Wednesday, October 14, 2009

A Must Read

Health Care Speechwriter for Edwards, Clinton, and Obama, Wendy Button, rethinks universal healthcare after moving to Massachusetts. You know, my state, where my mother pays almost $700 a month for her individual coverage but we have universal health care!

Right now, the truth is if I could buy my health plan from D.C., then I would. If I could buy into a public option, co-op, or trigger plan, whatever they want to call it, then I would. If I qualified for the new exchange, then I'd get into that, too, but four years is a long time to go without a physical, pap smear, and to have this mole checked. If someone were to put Medicare for All back on the table, then I would be fine with that too. Honestly, it's starting to make the most fiscal sense: $450 billion we pay to insurance companies could be redirected to Medicare, $350 billion in savings in paper work, and of course that $500 billion in savings for "waste, fraud, and abuse."
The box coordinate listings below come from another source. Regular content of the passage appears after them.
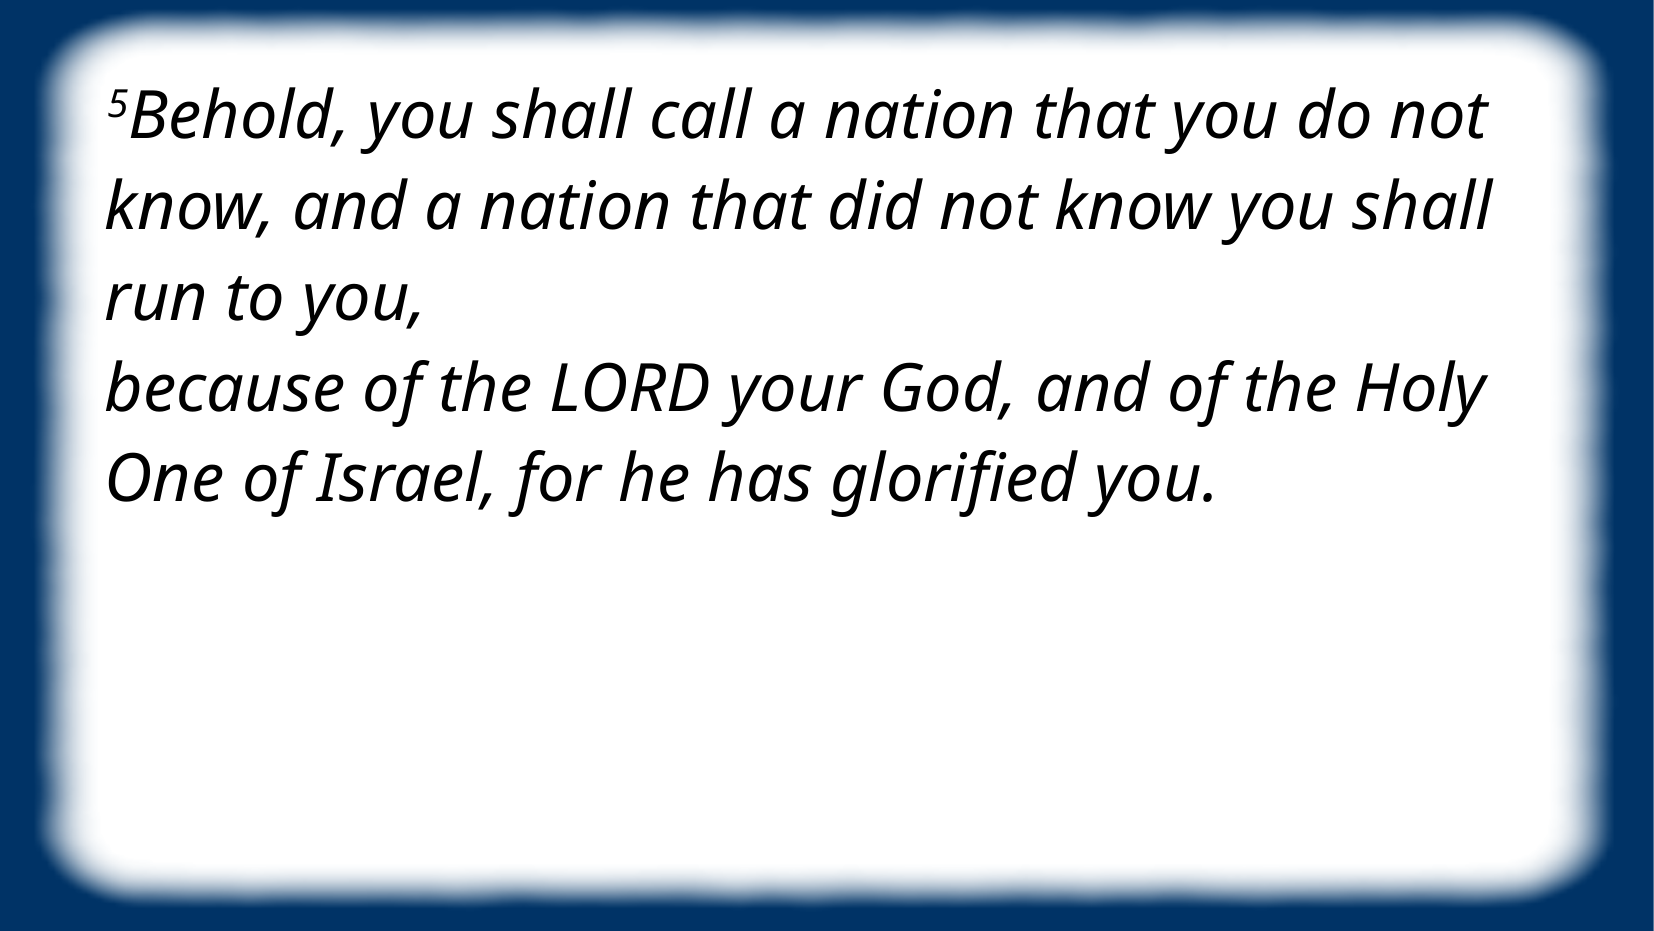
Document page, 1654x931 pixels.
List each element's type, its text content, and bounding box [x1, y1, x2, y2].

text_box 5Behold, you shall call a nation that you do not know, and a nation that did not know you shall run to you, because of the LORD your God, and of the Holy One of Israel, for he has glorified you. [90, 60, 1546, 519]
picture [0, 0, 1654, 931]
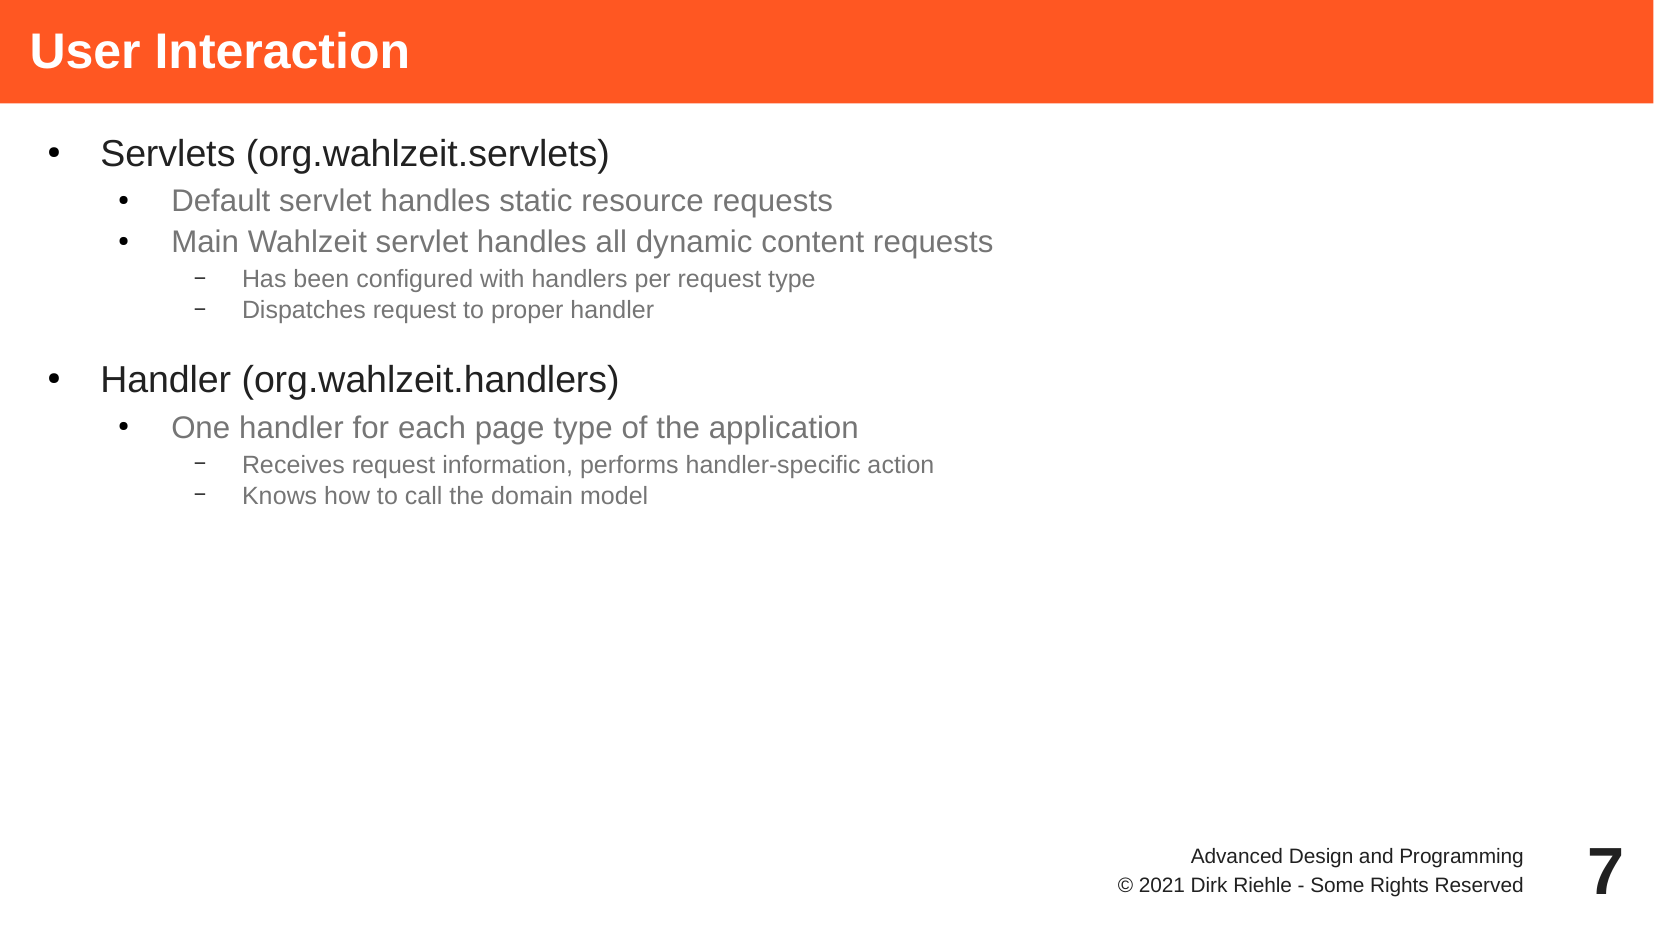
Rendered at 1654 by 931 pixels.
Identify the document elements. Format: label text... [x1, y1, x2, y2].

title User Interaction [0, 0, 1654, 104]
list Servlets (org.wahlzeit.servlets) Default servlet handles static resource requests Main Wahlzeit servlet handles all dynamic content requests Has been configured with handlers per request type Dispatches request to proper handler Handler (org.wahlzeit.handlers) One handler for each page type of the application Receives request information, performs handler-specific action Knows how to call the domain model [29, 132, 1625, 813]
If this country is about to gamble a trillion dollars plus -- and it will be a big plus no matter what the Congressional Budget Office projection is -- then why not use a system that already exists? My experience in politics has been any time a politician says $500 billion will come from "waste, fraud, and abuse" that's a fancy way of saying, "Hold on to your wallet; we'll pay for it later."

We have to be careful about how we spend this trillion dollars. Right now, we are $1.4 trillion in the hole and the Senate has been asked to raise the country's debt ceiling to $12 trillion. We are fighting two wars and may increase troop levels in one. We have 250 new Iraq and Afghanistan veterans seeking care from VA facilities every day, and unemployment is headed north, past 10 percent. Has anyone else thought, "Hey wait a minute? Why are we proposing to spend so much on a mess of a plan?"
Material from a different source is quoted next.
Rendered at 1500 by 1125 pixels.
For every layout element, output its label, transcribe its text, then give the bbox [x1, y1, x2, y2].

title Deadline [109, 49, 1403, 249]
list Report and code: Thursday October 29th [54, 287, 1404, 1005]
Why can't Washington look north to Massachusetts? What's the lesson for the nation in its successes and failures: universal coverage first or cost reductions? If health care is a right, then why aren't we starting over with Medicare for All? If health care is a responsibility, then why aren't we changing the system to address that? There is a big red flag planted in the middle of this state and it looks like everyone's just pledging allegiance to it rather understanding the warning in its wave.